If we allowed airplanes to land continuously, there would be crashes as they all race to land first. Imposing the structure of air traffic controllers that co-ordinate landings creates a safer system leading to travellers having confidence in the system. Allowing equities to trade continuously leads to flickering quotes, flash crashes and systemic risk leading to investors losing confidence in the system as a subset of traders game the system.
Having the market "tick" with all venues trading in a co-ordinated and synchronized fashion where information is disseminated equitably will restore confidence, reduce systemic risk and technology costs, eliminate latency arb and contain the explosion of market data.
We don't need to turn the clock back - instead we can borrow ideas from how a clock works. All clocks must "tick" because time itself is fundamentally quantized. Have all venues execute with the same tick and allow "equities controllers" (i.e. regulators) to control the pace of the ticks, stopping the market clock when necessary. Instead of reining in the market, regulators need to grab the reins, take control and impose order.
Comments (37)

__Your assignment__
According to the passage on stock market trading, who would serve as the "equities controllers"? These rows play no part in this exercise.

__Stored data__

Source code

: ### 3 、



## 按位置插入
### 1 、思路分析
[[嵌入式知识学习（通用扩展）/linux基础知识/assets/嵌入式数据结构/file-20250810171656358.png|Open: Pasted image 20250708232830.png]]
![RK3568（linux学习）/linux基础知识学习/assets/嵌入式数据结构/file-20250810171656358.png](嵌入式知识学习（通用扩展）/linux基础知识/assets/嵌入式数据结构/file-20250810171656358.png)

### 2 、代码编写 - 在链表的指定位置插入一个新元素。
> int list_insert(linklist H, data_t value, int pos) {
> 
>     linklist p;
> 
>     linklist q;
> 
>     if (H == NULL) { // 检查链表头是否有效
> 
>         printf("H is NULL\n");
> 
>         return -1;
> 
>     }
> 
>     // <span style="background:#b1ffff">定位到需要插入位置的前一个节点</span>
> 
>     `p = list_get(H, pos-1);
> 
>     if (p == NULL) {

__Result of the exercise__
Regulators would serve as the "equities controllers."